§ **TEXTABSCHNITT**:
+ + + +

Herr Obermann, der Start in Ihre erfolgreiche Karriere war eine Lehre. Ist das nicht ungewöhnlich für Topmanager?
Ich hatte den innigen Wunsch, Medizin zu studieren. Das klappte aber nicht. Dann habe ich nach einer Alternative gesucht, um mich erst mal zu orientieren. Über ein Berufspraktikum bin ich auf die Idee gekommen, mich bei BMW als Industriekaufmann zu bewerben. Diese Ausbildung war phantastisch. Daran habe ich ganz dankbare Erinnerungen. Aus dieser Ausbildung hat sich meine spätere Berufstätigkeit ergeben, denn mit dem Wissen daraus habe ich mich selbständig gemacht.
Sie sind Studienabbrecher und haben heute eine Professur in Düsseldorf, die Sie gelegentlich wahrnehmen. Kann man es den jungen Leuten empfehlen, das Studium abzubrechen?

+ + + +

(Extrahierte Seitentextdaten)
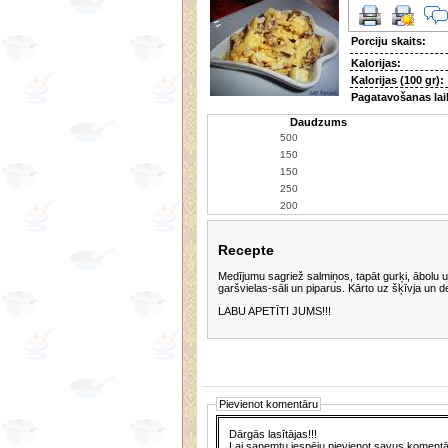
Porciju skaits:
Kalorijas:
Kalorijas (100 gr):
Pagatavošanas lai
Daudzums
Recepte
Medījumu sagriež salmiņos, tapāt gurķi, ābolu u
garšvielas-sāli un piparus. Kārto uz šķīvja un d
LABU APETĪTI JUMS!!!
Pievienot komentāru
Dārgās lasītājas!!!
Lai saņemtu iespēju pievienot savus komentār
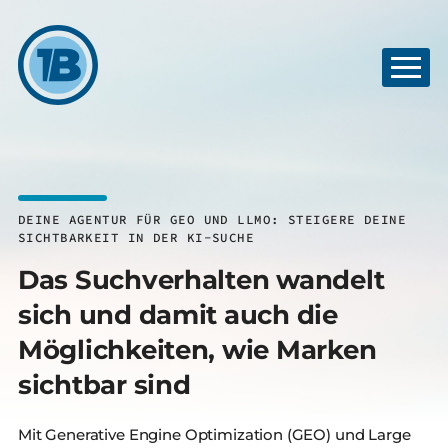
DEINE AGENTUR FÜR GEO UND LLMO: STEIGERE DEINE
SICHTBARKEIT IN DER KI-SUCHE
Das Suchverhalten wandelt
sich und damit auch die
Möglichkeiten, wie Marken
sichtbar sind
Mit Generative Engine Optimization (GEO) und Large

+ + + +

§ **AUFTRAG 1**: Welche Schritte auf seinem Weg nennt Herr Obermann in seiner Antwort im Interview, vom ursprünglichen Studienwunsch bis zur Selbständigkeit, in der Reihenfolge des Textes?
§ **AUFTRAG 2**:
Beantworten Sie anhand des Interviews:
(a) Was wollte Herr Obermann ursprünglich studieren?
(b) Bei welchem Unternehmen bewarb er sich als Industriekaufmann?
(c) In welcher Stadt hat er heute eine Professur?
§ **AUFTRAG 3**:
Stimmen diese Aussagen mit dem Interview überein? Antworten Sie jeweils mit Ja oder Nein und zitieren Sie die entscheidenden Worte.
(a) Herr Obermann hat ein Studium abgebrochen.
(b) Über ein Berufspraktikum kam er auf die Idee, sich bei BMW zu bewerben.
(c) An seine Ausbildung hat er schlechte Erinnerungen.

§ **ANTWORTBEREICH 1**:
- Wunsch, Medizin zu studieren, der nicht klappte
- Suche nach einer Alternative, um sich erst mal zu orientieren
- Berufspraktikum
- Bewerbung bei BMW als Industriekaufmann und die Ausbildung dort
- Selbständigkeit mit dem Wissen aus dieser Ausbildung

§ **ANTWORTBEREICH 2**:
(a) Medizin
(b) BMW
(c) Düsseldorf

§ **ANTWORTBEREICH 3**:
(a) Ja: „Sie sind Studienabbrecher“
(b) Ja: „Über ein Berufspraktikum bin ich auf die Idee gekommen, mich bei BMW als Industriekaufmann zu bewerben.“
(c) Nein: „Daran habe ich ganz dankbare Erinnerungen.“